At nine years old, he's had two prolonged hospital stays and multiple check-ups.

"I'm nervous and kind of scared because I think I'm going to get shots, which I hate," said Oscar, as a nurse checked his blood pressure at Children's Health.

Oscar's first time in the hospital was three years ago when he went into a coma. That's when his family first realized he has a rare neurological disorder called transverse myelitis.

"I felt like I was paralyzed," said Oscar. "I was asleep for 10 days."

When Oscar did wake up, a new friend was waiting for him on his hospital bed. Van the Man, one of Children's Health's eight therapy dogs, made a huge difference for Oscar.

"We were like, 'There's dogs here? Then I got really excited!' Oscar remembered. "Since then, me and Van have been very good friends."

After Oscar was released from the hospital, he begged his mom for a golden retriever of his own. He had pictures of his dog printed on a pair of Vans shoes.

So it only makes sense that when Oscar landed back at Children's, three years later, right after Christmas, Van the dog was the one thing that helped him get through.

"I kept on thinking about him. And I was like, 'Okay, if I think about him, this day will go faster,'" said Oscar.

Oscar had to be quarantined for ten days, and couldn't pet or play with Van. With the help of his handler, Van started writing letters to Oscar, and leaving them at his hospital door.

"This was the last one, and my favorite," said Oscar, pointing to a picture of Oscar at a computer keyboard. "This is proof that he wrote it himself."

Of course, Oscar wrote back, and the two became pen pals.

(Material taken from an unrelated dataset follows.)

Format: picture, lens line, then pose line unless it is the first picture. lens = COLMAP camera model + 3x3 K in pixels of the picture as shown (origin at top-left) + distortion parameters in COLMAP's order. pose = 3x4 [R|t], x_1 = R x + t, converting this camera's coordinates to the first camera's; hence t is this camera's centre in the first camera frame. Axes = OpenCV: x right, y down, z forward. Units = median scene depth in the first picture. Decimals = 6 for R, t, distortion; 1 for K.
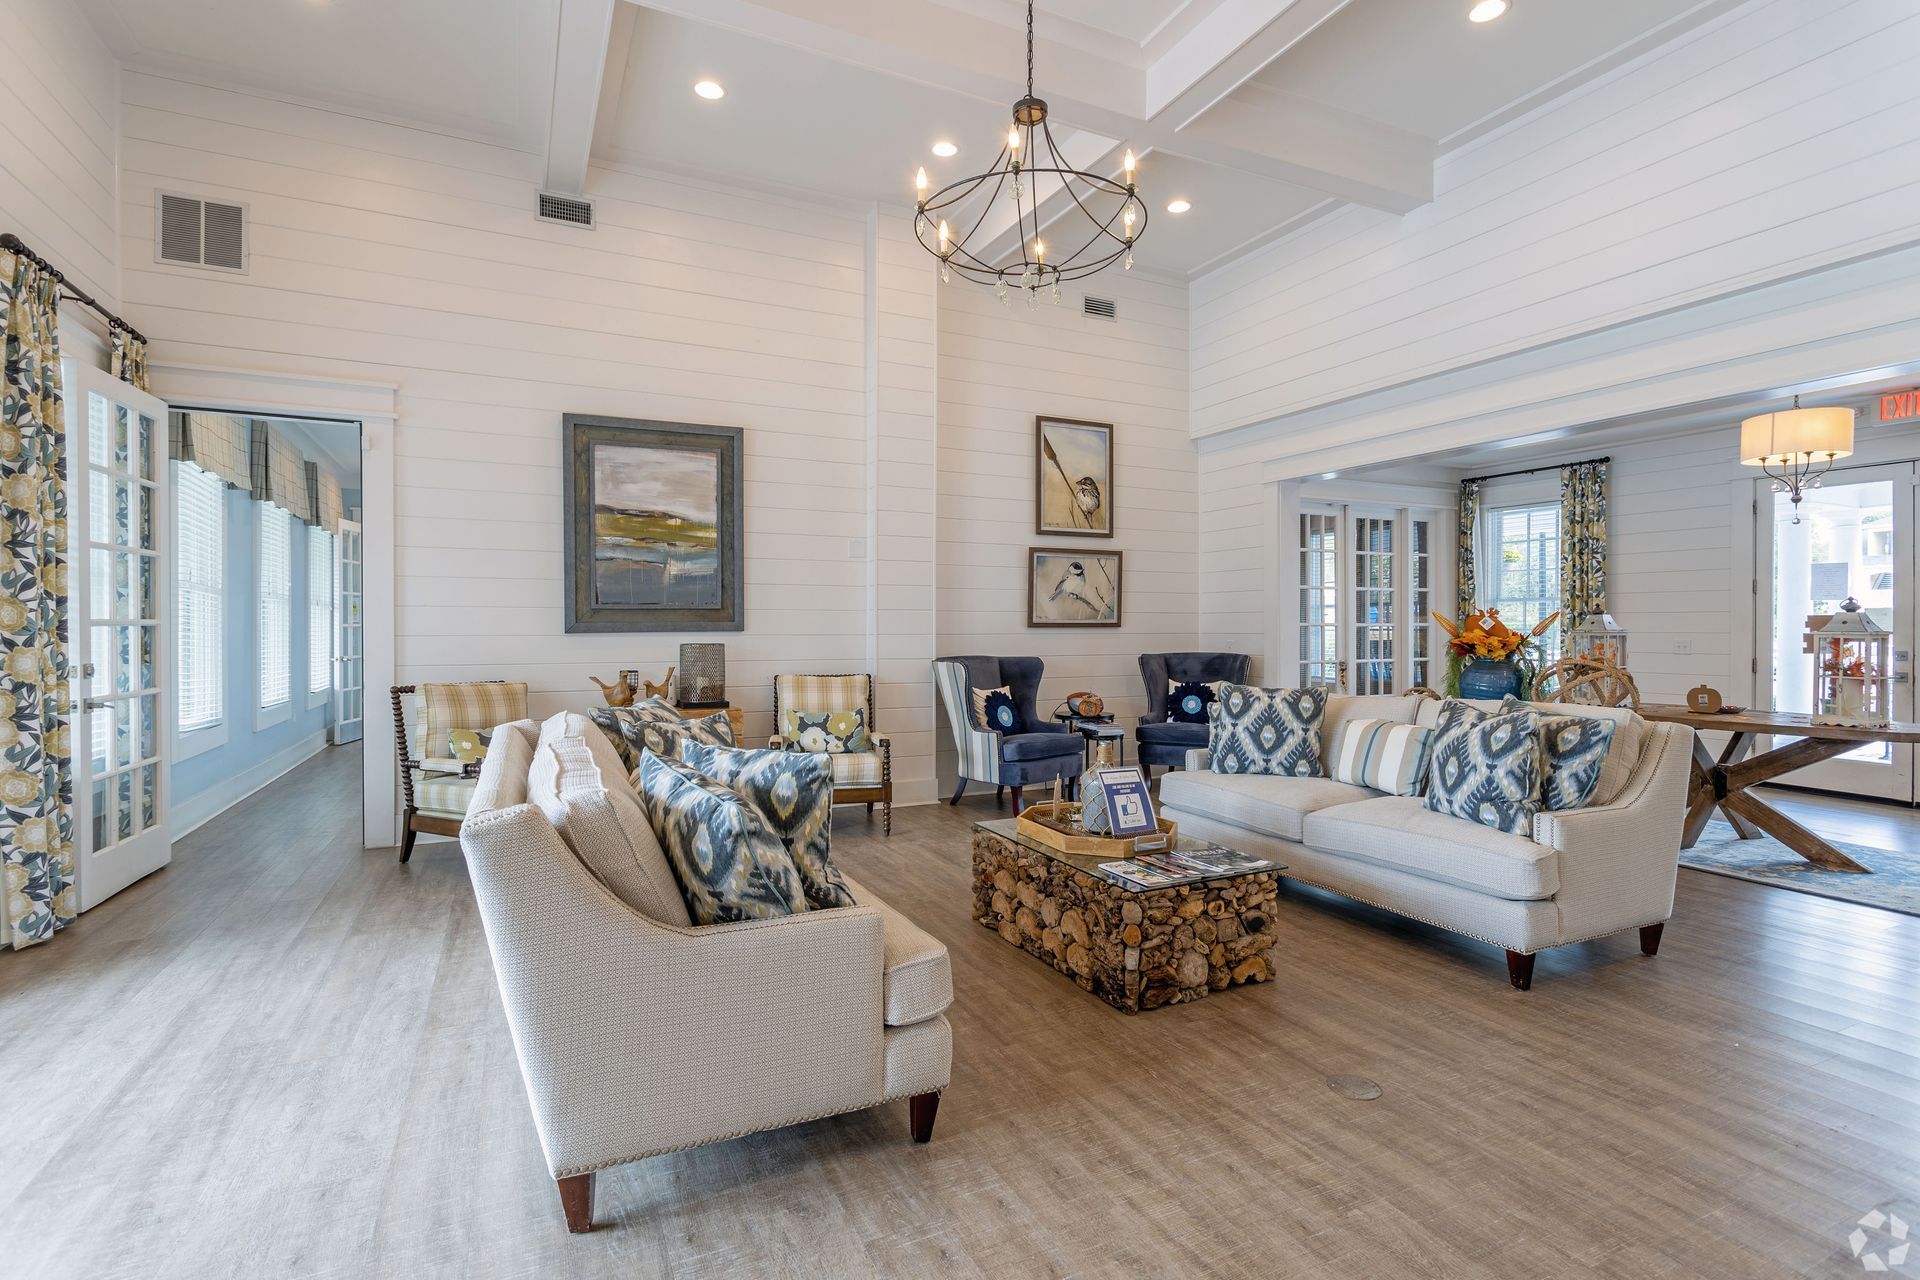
lens RADIAL K [[945.8, 0, 960.0], [0, 945.8, 640.0], [0, 0, 1]] dist [-0.000138, -0.000082]
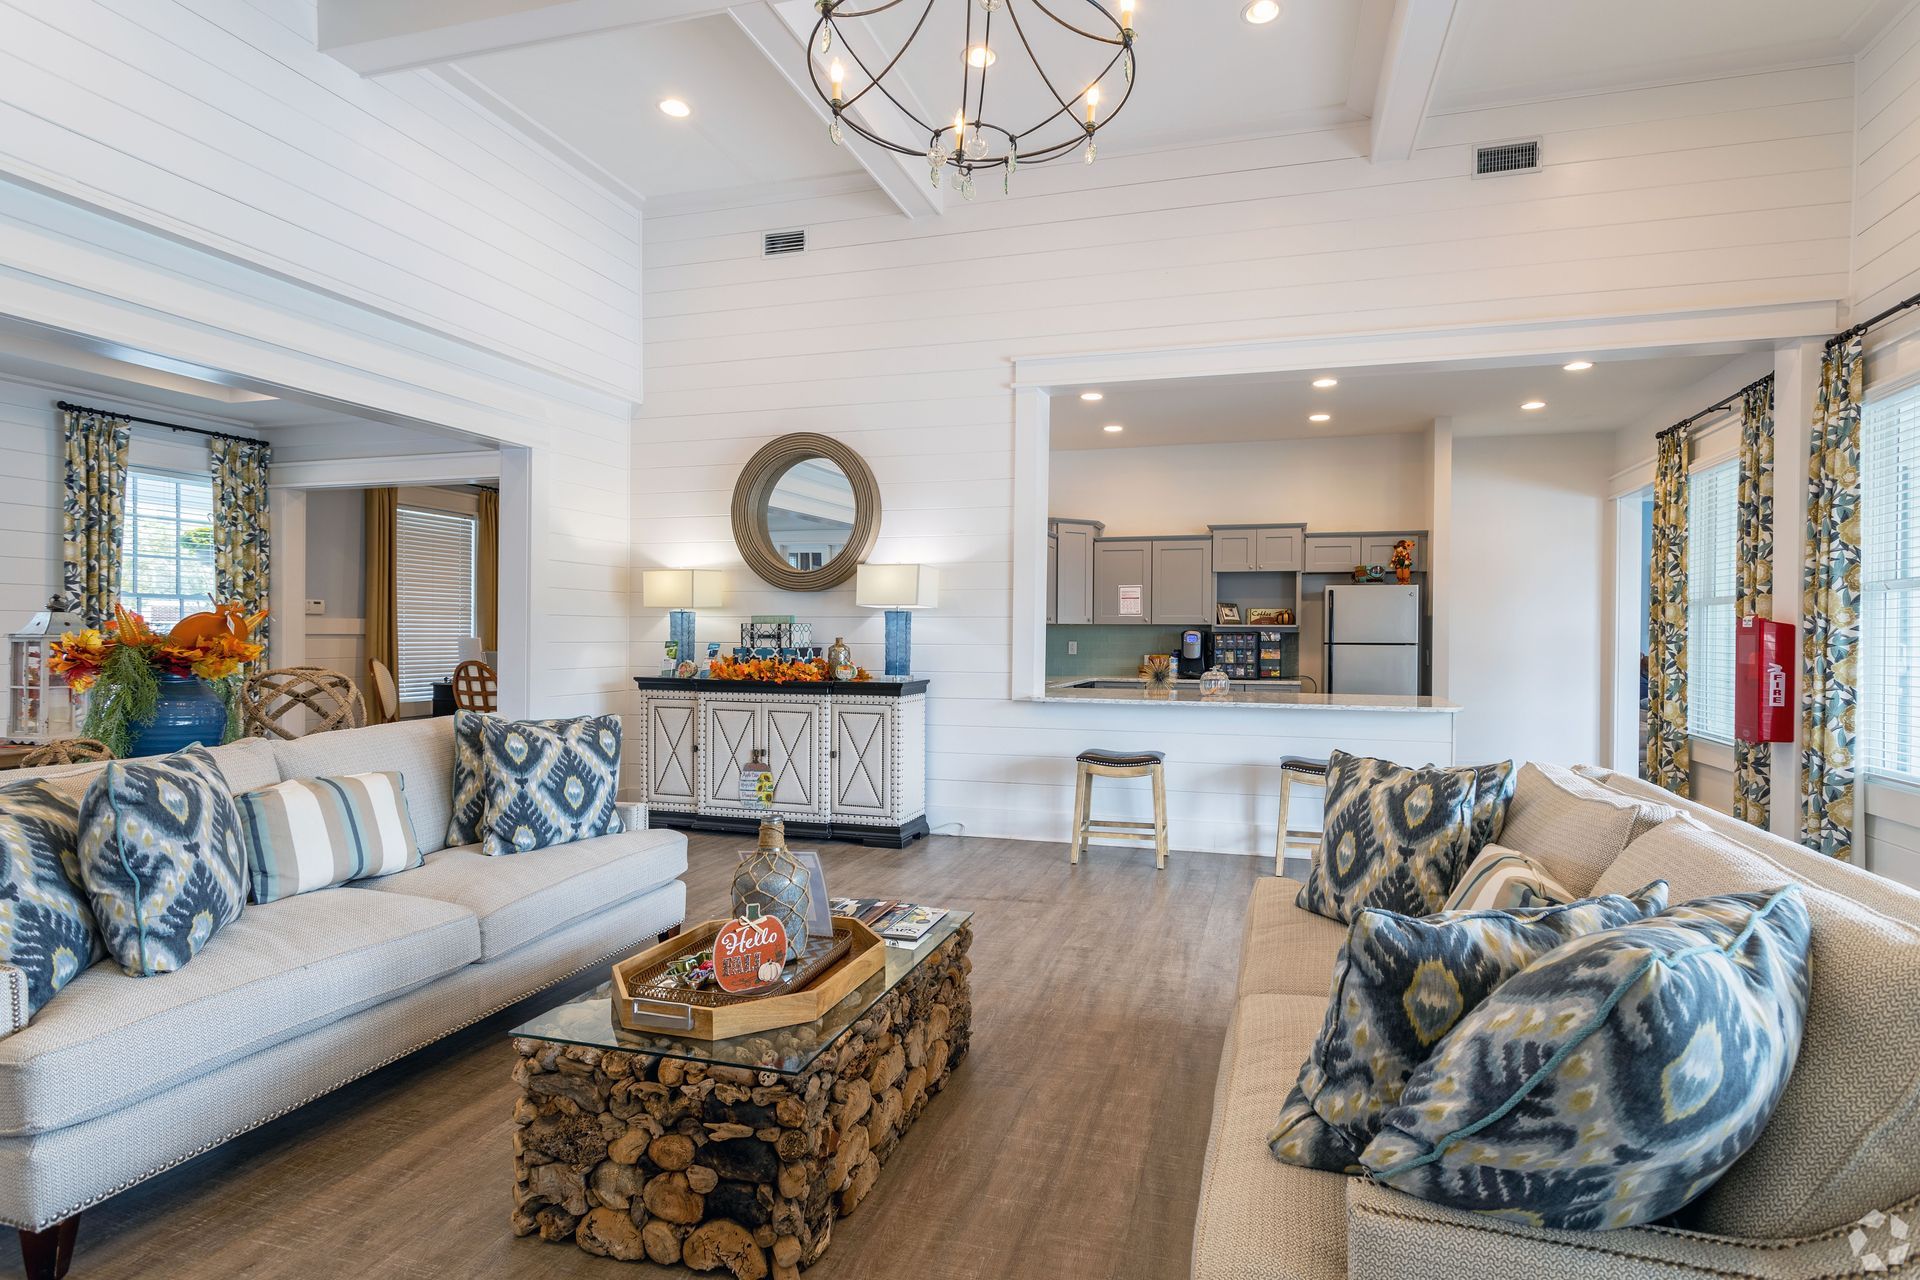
lens RADIAL K [[945.8, 0, 960.0], [0, 945.8, 640.0], [0, 0, 1]] dist [-0.000138, -0.000082]
pose [[-0.731982, -0.005395, 0.681303, -0.380731], [-0.001339, 0.999978, 0.006480, -0.019922], [-0.681323, 0.003831, -0.731973, 1.386420]]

Oscar was released from the hospital a few weeks ago, and he's never stopped thinking about Van.

Which is why, on a day he thought he was coming in for a checkup, he got a big surprise.Van was waiting for him, and Oscar's face lit up.

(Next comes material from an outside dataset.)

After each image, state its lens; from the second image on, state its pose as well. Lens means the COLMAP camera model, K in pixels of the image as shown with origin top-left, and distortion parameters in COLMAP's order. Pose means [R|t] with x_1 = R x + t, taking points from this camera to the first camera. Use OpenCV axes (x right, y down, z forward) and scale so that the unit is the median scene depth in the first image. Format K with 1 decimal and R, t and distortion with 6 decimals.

"Hi, Van!" he exclaimed, opening his arms and walking toward him. The two friends hugged for a long time.

"I missed you," said Oscar. It was a moment Oscar wanted for the last three years.

"It feels like my life has just begun," said Oscar. "I've waited a long time for this."

"Doesn't my face say just everything," said mom, Signe Bennedsen, fighting back tears. "It's just so important. Every time we drive by the hospital, he talks about Van."

"It's powerful," said Amanda Ammons, child life specialist and Van's primary handler. "They can provide this level of comfort and support that the staff can't."

"I think of him as my brother," said Oscar.